Creating boundaries, he says, is a key part in dog training. An example, Mike says, is keeping the dog out of the kitchen while you’re cooking.
“You need to teach your dog a threshold boundary to keep a separation between you and them,” he says.
Ideally, Mike says doggy daycare, which his academy offers, is a great option for those seeking to ensure their pets have the stimulation they need during the day. On average, he normally has about 35 to 40 dogs dropped off daily for daycare at his Sheldon Drive facility. However, due to the virus he has seen about half those numbers and expects that will not change immediately as people start to head back to their regular routines.
“The disposable income for doggy daycare probably won’t be there for everyone,” says Mike, adding it will take time to get back to normal.
As life begins to reopen, he says distancing yourself from your dog can start with something simple, like taking an occasional walk without your pet.
He also suggests owners start wearing a face mask around the house to ensure their furry pals become familiar with the sight of them.

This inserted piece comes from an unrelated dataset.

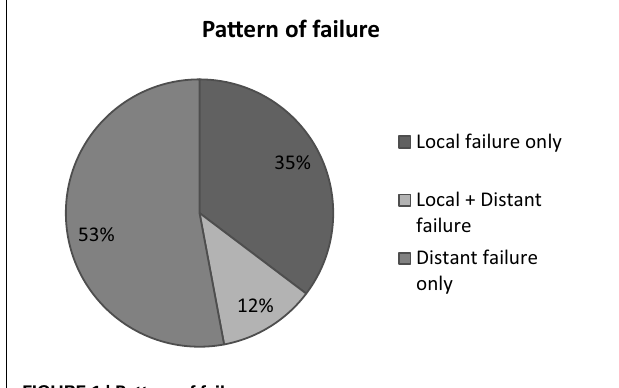
FIGURE 1 | Pattern of failure .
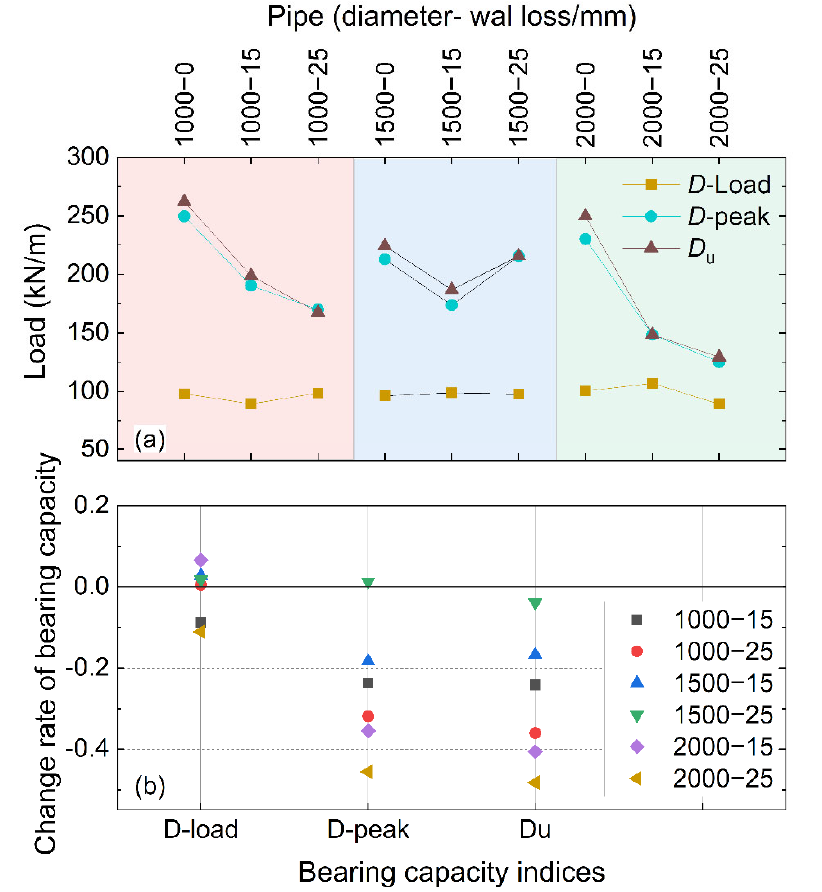
Figure 13. Load ‐ bearing capacity of concrete pipes with different diameters and wall losses, where ( a ) shows the D ‐ load, peak load, and ultimate load of each testing pipe, ( b ) shows the rate of change in load carrying capacity for each diameter of pipe after a wall loss of 15 and 25 mm in the crown.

“As things to start to reopen, I have a feeling that in many places masks are going to be mandatory. I don’t want to see your dog get afraid when you take them out for a walk and they start seeing people in masks,” says Mike. “Every family member could wear a mask for a little while just to give the dog a bit of reassurance that masks aren’t bad things and there’s actually a person under there.”
Mike says taking a few steps now can save pet owners trouble down the road.
“It’s all about a mindset,” he says. “It’s taking preventative measures and thinking ahead a little bit.”
For information, call New Approach Canine Training Academy at 519.208.5559, or visit www.newapproach.ca.
Tips to helping your dog- courtesy of The Conversation website
Give them a safe space: All dogs should have a ‘safe spot’ to go when they need quiet time, such as a bathroom, spare bedroom, or a bed in the corner of the room.
Make sure they get enough sleep: Adult dogs on average sleep between 12 to 16 hours a day and puppies even more, and often sleep when the family isn’t home during the day. Being in lockdown these past two months has meant dogs may not be getting the rest they need.
Mix up walking schedule: If you live with another adult, you can each take the dog out once rather than just once a day for exercise.
Stimulate them mentally: Mental stimulation has been important during the lockdown. Keeping them stimulated with things like food toys and tricks can relieve their boredom and unwanted behaviours, such as chewing.